## PROVIDED ENTRIES
· · · · · · ·
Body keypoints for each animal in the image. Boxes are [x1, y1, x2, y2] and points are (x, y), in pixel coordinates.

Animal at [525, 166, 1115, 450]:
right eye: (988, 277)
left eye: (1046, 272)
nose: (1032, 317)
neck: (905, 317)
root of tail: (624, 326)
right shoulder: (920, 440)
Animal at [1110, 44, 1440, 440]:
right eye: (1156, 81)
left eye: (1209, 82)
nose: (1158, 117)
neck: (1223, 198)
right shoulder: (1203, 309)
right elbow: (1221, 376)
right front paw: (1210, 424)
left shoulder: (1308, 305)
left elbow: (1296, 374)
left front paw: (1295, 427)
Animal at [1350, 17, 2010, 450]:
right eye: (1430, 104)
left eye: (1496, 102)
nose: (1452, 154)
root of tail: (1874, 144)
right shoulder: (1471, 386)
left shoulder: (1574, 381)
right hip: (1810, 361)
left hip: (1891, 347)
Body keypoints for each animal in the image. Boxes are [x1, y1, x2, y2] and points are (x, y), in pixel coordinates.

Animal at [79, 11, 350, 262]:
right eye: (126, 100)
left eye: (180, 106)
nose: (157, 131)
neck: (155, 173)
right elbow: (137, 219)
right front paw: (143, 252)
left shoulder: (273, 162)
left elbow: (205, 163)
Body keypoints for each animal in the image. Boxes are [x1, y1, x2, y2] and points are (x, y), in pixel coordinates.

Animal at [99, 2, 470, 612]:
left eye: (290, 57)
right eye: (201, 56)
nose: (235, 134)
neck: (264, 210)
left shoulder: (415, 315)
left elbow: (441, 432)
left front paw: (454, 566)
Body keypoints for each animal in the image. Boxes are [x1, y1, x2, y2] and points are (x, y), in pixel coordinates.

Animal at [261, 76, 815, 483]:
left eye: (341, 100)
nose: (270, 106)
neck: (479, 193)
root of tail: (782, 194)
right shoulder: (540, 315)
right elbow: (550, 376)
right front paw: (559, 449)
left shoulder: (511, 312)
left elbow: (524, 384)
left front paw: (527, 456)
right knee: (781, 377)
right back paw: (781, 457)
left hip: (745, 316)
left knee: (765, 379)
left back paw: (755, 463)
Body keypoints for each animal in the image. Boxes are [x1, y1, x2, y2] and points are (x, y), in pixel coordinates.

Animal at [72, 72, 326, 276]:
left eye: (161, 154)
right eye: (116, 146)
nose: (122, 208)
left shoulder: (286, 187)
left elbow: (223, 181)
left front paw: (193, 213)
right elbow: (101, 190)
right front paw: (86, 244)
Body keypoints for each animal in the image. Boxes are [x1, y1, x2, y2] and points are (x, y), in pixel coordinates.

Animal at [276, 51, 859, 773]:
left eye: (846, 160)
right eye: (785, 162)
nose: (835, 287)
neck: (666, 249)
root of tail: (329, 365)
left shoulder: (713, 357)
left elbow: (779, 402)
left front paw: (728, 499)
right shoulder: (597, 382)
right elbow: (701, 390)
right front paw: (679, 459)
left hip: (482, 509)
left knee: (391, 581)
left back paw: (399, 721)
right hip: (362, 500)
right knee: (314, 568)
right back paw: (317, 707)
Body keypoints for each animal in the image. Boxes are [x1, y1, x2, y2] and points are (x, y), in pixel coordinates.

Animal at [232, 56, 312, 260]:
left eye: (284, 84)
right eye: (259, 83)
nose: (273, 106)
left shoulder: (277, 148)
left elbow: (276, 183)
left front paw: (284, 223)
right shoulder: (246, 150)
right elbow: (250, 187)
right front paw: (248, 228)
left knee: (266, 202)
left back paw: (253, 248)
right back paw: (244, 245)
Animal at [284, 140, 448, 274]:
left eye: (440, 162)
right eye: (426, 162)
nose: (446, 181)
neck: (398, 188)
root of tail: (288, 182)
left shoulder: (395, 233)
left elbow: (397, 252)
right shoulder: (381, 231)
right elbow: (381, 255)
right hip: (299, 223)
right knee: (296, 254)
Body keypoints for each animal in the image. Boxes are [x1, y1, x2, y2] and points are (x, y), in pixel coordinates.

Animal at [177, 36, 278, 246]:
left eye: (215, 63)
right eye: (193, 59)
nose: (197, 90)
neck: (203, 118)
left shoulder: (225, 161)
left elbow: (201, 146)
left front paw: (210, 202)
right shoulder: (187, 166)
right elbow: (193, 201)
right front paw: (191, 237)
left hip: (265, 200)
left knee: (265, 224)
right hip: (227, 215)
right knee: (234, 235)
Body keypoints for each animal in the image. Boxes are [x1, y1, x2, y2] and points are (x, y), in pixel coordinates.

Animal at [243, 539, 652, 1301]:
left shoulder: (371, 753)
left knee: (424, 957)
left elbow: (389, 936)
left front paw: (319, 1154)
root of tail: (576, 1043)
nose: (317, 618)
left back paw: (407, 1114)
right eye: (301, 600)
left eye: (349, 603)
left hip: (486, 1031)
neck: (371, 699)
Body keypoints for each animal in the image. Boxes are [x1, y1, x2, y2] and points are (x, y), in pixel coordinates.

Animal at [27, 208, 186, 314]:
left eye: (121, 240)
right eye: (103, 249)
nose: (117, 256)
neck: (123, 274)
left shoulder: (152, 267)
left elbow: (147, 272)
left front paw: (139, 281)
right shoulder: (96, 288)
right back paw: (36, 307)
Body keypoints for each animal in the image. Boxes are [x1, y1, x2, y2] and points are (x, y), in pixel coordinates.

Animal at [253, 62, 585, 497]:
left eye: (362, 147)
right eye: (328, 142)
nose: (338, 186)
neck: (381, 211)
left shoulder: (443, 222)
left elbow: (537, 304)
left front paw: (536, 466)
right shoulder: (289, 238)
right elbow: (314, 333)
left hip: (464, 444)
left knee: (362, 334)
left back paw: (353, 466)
· · · · · · ·
## AIM OF THE TASK
In the data above, start at the line that has "right back paw: (317, 707)", stop after the line that has "right knee: (234, 235)", and print every line in between exactly as it stands.

## TASK SOLUTION
right back paw: (317, 707)
Body keypoints for each animal in the image. Boxes are [x1, y1, x2, y2] and points are (x, y), in pixel coordinates.

Animal at [232, 56, 312, 260]:
left eye: (284, 84)
right eye: (259, 83)
nose: (273, 106)
left shoulder: (277, 148)
left elbow: (276, 183)
left front paw: (284, 223)
right shoulder: (246, 150)
right elbow: (250, 187)
right front paw: (248, 228)
left knee: (266, 202)
left back paw: (253, 248)
right back paw: (244, 245)
Animal at [284, 140, 448, 274]:
left eye: (440, 162)
right eye: (426, 162)
nose: (446, 181)
neck: (398, 188)
root of tail: (288, 182)
left shoulder: (395, 233)
left elbow: (397, 252)
right shoulder: (381, 231)
right elbow: (381, 255)
right hip: (299, 223)
right knee: (296, 254)
Body keypoints for each animal in the image. Boxes are [x1, y1, x2, y2] and points are (x, y), in pixel coordinates.

Animal at [177, 36, 278, 246]:
left eye: (215, 63)
right eye: (193, 59)
nose: (197, 90)
neck: (203, 118)
left shoulder: (225, 161)
left elbow: (201, 146)
left front paw: (210, 202)
right shoulder: (187, 166)
right elbow: (193, 201)
right front paw: (191, 237)
left hip: (265, 200)
left knee: (265, 224)
right hip: (227, 215)
right knee: (234, 235)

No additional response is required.